● PAGE EXTRACT:
Content starts

According to an article by Richard Corliss published in Time magazine, "In a way, Franken has been running for office since the late '70s." Corliss also hinted at Franken's "possibly ironic role as a relentless self-promoter" in proclaiming the 1980s "The Al Franken Decade" and saying, "Vote for me, Al Franken. You'll be glad you did!" In 1999 Franken released a parody book, Why Not Me?, detailing his hypothetical campaign for president in 2000. He had been a strong supporter of Minnesota Senator Paul Wellstone, who died in a plane crash shortly before the 2002 election. Wellstone was a mentor and political and personal role model for Franken, who stated his hopes of following in Wellstone's footsteps. Senator Norm Coleman's comment that he was a "99 percent improvement" over Wellstone was an impetus for Franken's run for the Senate.

Content ends

● BRIEF 1: List every person named in the passage about Al Franken's road to the Senate.
● BRIEF 2: In the passage about Al Franken's road to the Senate, what is the title of the parody book Franken released in 1999?

[Dataset entries]
Content starts

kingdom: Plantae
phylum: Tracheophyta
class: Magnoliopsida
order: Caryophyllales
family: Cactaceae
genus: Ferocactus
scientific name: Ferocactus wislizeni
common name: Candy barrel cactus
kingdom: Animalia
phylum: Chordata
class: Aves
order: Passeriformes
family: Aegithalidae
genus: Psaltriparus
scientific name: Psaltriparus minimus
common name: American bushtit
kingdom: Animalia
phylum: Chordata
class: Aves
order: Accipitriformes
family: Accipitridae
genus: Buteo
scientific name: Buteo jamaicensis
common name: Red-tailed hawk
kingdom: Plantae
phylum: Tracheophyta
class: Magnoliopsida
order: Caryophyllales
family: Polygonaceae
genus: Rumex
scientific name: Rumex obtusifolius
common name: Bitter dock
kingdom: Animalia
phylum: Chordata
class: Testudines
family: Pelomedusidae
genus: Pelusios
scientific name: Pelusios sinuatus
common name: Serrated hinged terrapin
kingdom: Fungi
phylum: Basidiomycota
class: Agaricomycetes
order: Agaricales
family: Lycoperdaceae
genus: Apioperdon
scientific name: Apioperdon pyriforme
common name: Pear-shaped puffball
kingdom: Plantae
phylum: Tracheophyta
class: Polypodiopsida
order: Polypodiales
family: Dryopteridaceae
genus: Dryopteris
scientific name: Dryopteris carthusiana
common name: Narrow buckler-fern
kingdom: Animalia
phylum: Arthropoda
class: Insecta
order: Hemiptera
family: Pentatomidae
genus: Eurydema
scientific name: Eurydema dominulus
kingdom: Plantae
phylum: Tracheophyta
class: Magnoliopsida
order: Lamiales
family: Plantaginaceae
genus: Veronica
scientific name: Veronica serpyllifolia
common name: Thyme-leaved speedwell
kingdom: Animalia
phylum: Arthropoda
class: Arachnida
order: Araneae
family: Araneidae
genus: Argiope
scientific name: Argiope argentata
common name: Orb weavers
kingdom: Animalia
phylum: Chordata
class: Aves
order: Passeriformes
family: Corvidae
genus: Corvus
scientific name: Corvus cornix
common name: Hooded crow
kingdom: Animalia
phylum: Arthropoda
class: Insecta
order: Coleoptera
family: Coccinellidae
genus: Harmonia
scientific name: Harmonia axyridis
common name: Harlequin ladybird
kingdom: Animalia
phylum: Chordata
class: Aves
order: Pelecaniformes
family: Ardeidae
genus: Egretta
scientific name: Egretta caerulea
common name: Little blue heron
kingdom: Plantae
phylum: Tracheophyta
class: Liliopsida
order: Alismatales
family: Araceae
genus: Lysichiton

Content ends

● TASK RESPONSE 1: Richard Corliss, Al Franken, Paul Wellstone, Norm Coleman

● TASK RESPONSE 2: Why Not Me?